DATA IN THIS EXERCISE Block Start

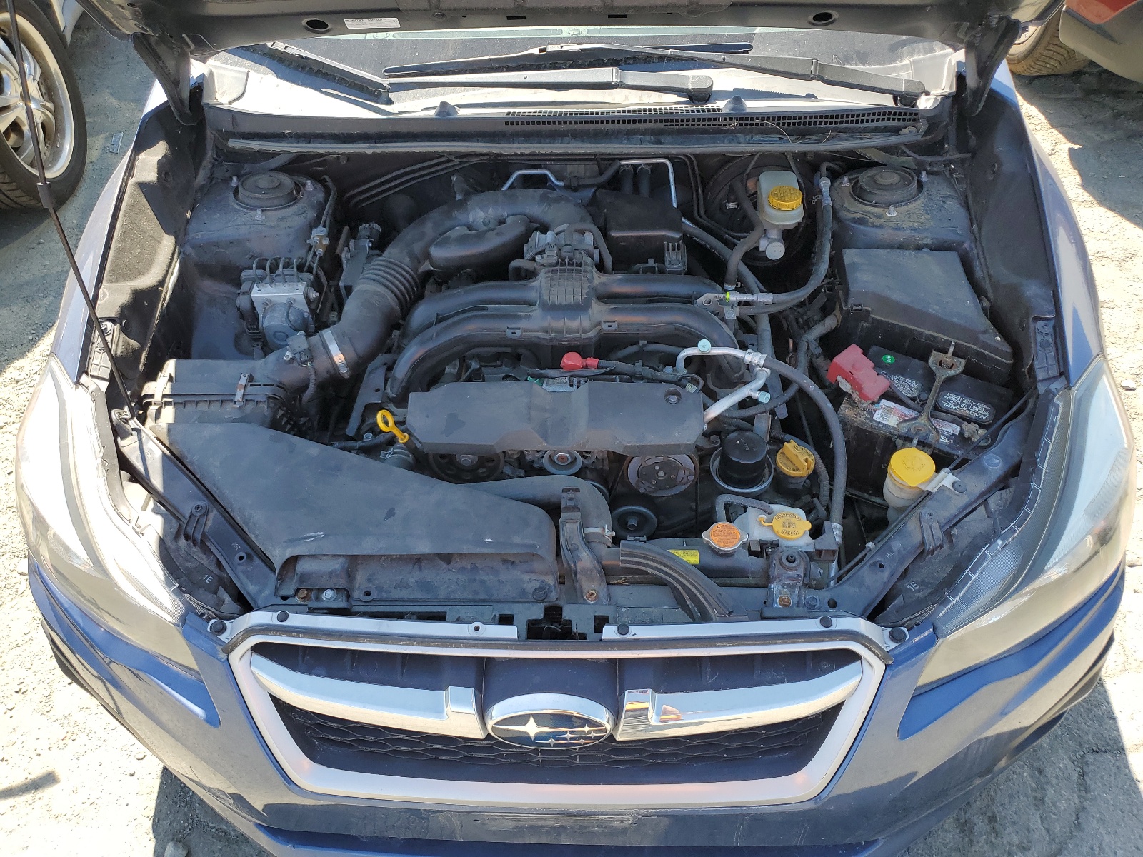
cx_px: 572
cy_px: 428
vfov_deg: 53.1
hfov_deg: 67.3
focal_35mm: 26
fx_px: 859
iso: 50
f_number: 1.5
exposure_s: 1/667
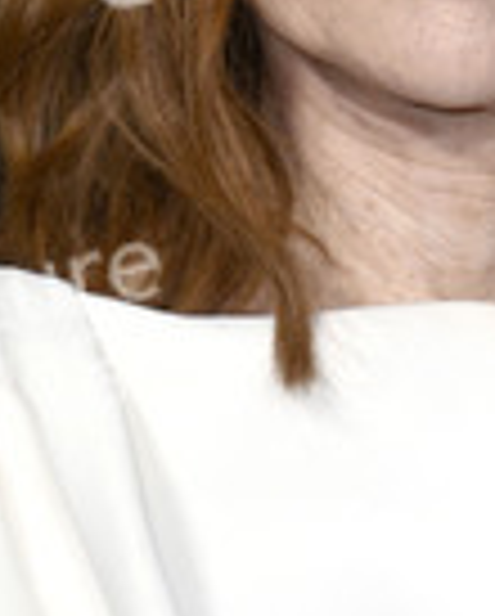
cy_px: 126
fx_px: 7510
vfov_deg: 4.7
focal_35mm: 411
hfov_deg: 3.8
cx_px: 436
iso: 1250
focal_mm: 150
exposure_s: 1/250
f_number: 5.6
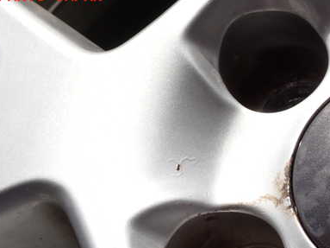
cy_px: 179
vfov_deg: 21.2
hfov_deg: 28.1
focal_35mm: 69
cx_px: 204
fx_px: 658
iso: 100
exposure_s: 1/1000
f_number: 4
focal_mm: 7.84
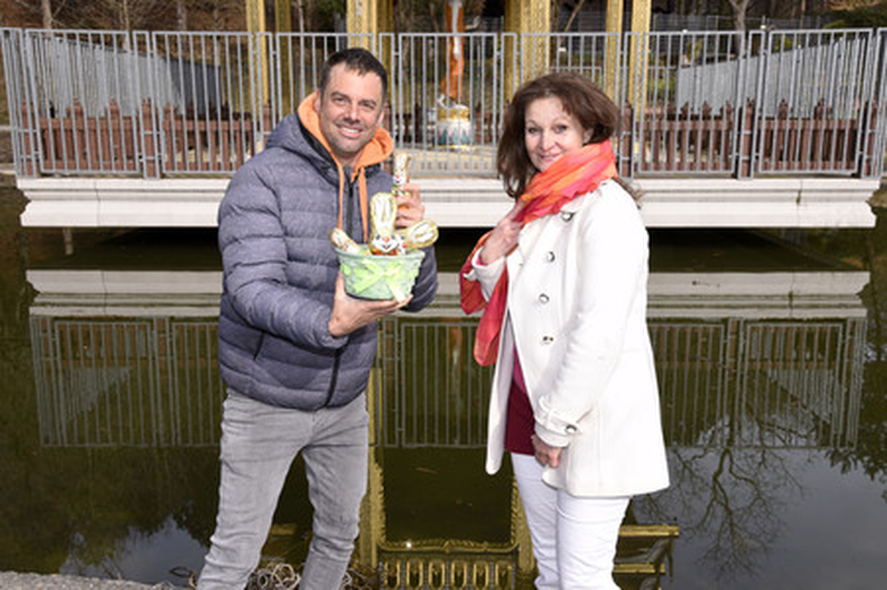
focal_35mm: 38
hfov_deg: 50.7
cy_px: 295
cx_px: 444
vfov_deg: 35.0
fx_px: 936
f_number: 9
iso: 160
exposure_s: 1/160
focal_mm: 38
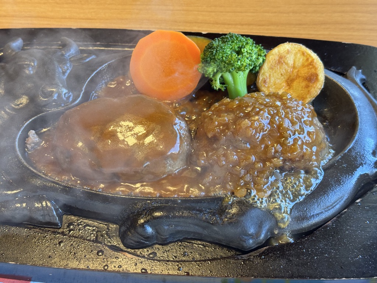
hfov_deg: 39.7
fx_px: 523
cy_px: 142
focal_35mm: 48
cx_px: 188
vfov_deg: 30.3
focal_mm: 6.76
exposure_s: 1/60
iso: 100
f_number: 1.78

DATA IN THIS EXERCISE Block End

> WHAT YOU ARE ASKED TO DO: Starting at the line that holds "hfov_deg: 3.8", retype every line through the end of the data, both ends included. Pictures stay out of the copy.

> EXERCISE RESPONSE:
hfov_deg: 3.8
cx_px: 436
iso: 1250
focal_mm: 150
exposure_s: 1/250
f_number: 5.6
cy_px: 179
vfov_deg: 21.2
hfov_deg: 28.1
focal_35mm: 69
cx_px: 204
fx_px: 658
iso: 100
exposure_s: 1/1000
f_number: 4
focal_mm: 7.84
focal_35mm: 38
hfov_deg: 50.7
cy_px: 295
cx_px: 444
vfov_deg: 35.0
fx_px: 936
f_number: 9
iso: 160
exposure_s: 1/160
focal_mm: 38
hfov_deg: 39.7
fx_px: 523
cy_px: 142
focal_35mm: 48
cx_px: 188
vfov_deg: 30.3
focal_mm: 6.76
exposure_s: 1/60
iso: 100
f_number: 1.78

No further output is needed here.